Le malade devra quand même passer une IRM et un bilan neuropsychologique mais il aura gagné du temps. Un temps qui peut être précieux pour conserver son autonomie.

"Noratest (nom de ce test, ndlr) a été testé sur des échantillons humains de l’hôpital parisien de la Salpétrière", ajoute Julien Dupouey "Des centaines de personnes atteintes par la maladie d’Alzheimer, par d’autres démences ou d'aucune de ces maladies, ont été testées".

Le test remporte peu de succés. Il est à la charge du patient et coûte actuellement 250 euros.

Dans toute la France, 400 laboratoires peuvent réaliser cette prise de sang. Elles sont toutes envoyées à Marseille pour y être analysées.

Sortie en période de confinement, la majorité des médecins ne connaissent pas cette nouveauté. Sa prescription est incontournable et le résultat est envoyé au médecin.

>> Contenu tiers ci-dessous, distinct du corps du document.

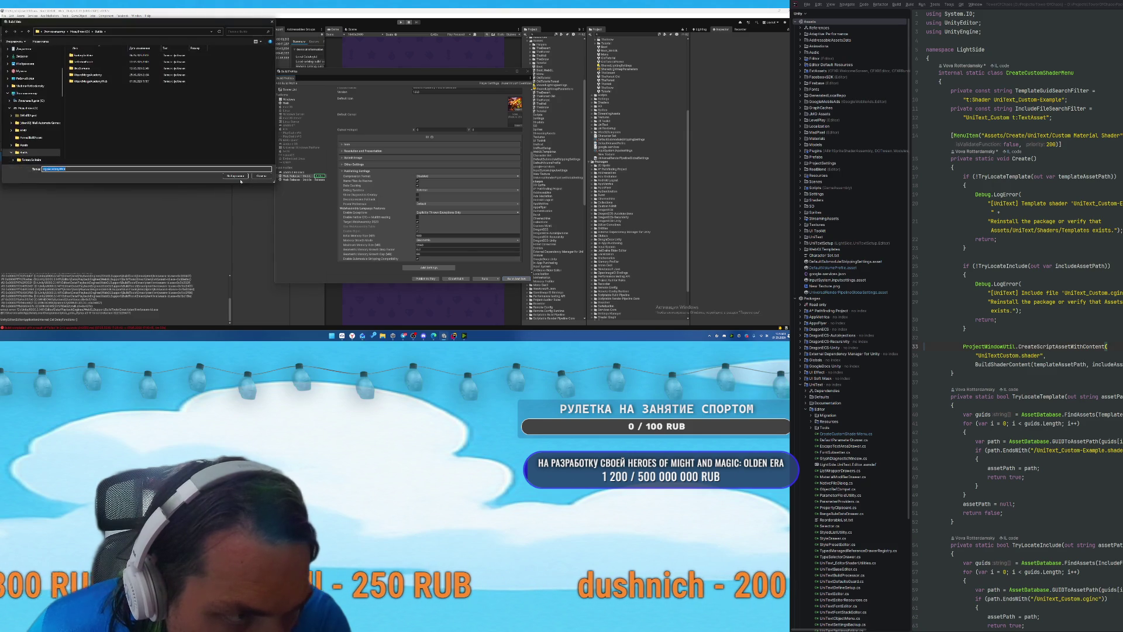
pyautogui.click(497, 279)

Le dossier de remboursement de cet acte est déposé. La Suisse et l’Allemagne seront le prochain marché. Là-bas, aucun traitement n’est remboursé, le patient a l’habitude de payer.

Un test, pourquoi faire ?

Il est commun d’entendre que la maladie d’Alzheimer est incurable. Ce qui est vrai. Mais elle peut être ralentie, ou alors mieux vécue par le malade. Un traitement médicamenteux existe, pour ralentir la progression. Le malade a besoin de stimulation intellectuelle (réalisé avec des séances d'orthophonie) et de lien social.

"Les neurologues ont parfois du mal à faire le diagnostic. Certains patients ont des hallucinations, d'autres piquent des colères, ou n'arrivent plus à parler," constate Anne Marie Catanzaro, vice-présidente de l'association France Alzheimer Bouches-du-Rhône

"Le diagnostic est long et complexe, de ce fait, la prise en charge est largement retardée," poursuit Anne-Marie Catanzaro, "le mot Alzheimer fait peur, les médecins évitent de l'écrire et préfèrent les termes de troubles cognitifs". Mais ils ne donnent pas droit aux mêmes prises en charge.

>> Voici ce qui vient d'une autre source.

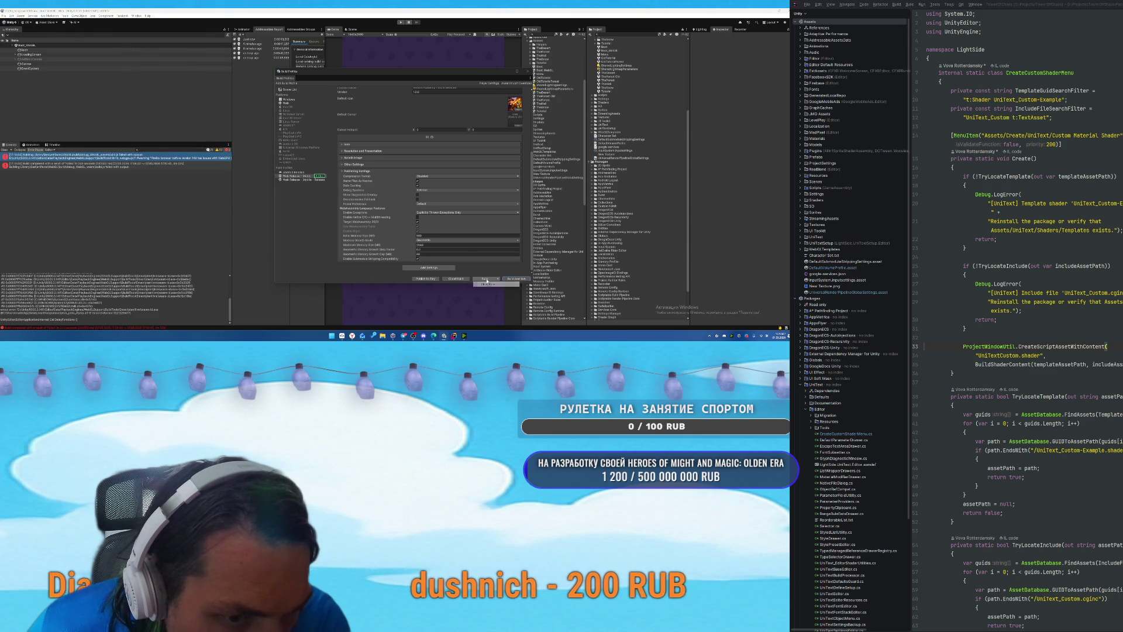
pyautogui.click(233, 175)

Cette représentante des malades et des aidants ne connaissait pas cette prise de sang mais la considère comme un progrès. Et il y en a d'autres. Un traitement prometteur est testé en France, y compris à la Timone, sur des malades "récents". Un autre examen détermine la probabilité de développer cette maladie en fonction de son hérédité. En attendant les progrès scientifiques, Anne-Marie Catanzaro soutient les malades.

"Le processus se fait à l'envers"

Le professeur Mathieu Ceccaldi est neurologue et responsable du centre mémoire de la région Paca-ouest. Il est chef de service à l'hôpital de la Timone. Lorsque nous lui demandons son avis sur ce test sanguin, il n'est pas convaincu par la démarche "Ce test n'est pas validé, il est extrêmement prématuré de l'utiliser". 

Cette prise de sang ne comporte évidemment aucun danger mais le processus n'est pas respecté "C'est comme si vous alliez chez un médecin avec une douleur au ventre et qu'il vous prescrivait une radio à 250 euros sans vous examiner, sans vous écouter." Faire les choses dans l'ordre, selon le professeur Ceccadi, consiste se rendre à une consultation mémoire, faire une IRM pour vérifier que le problème ne vient pas d'une tumeur, traiter le mal comme un ensemble.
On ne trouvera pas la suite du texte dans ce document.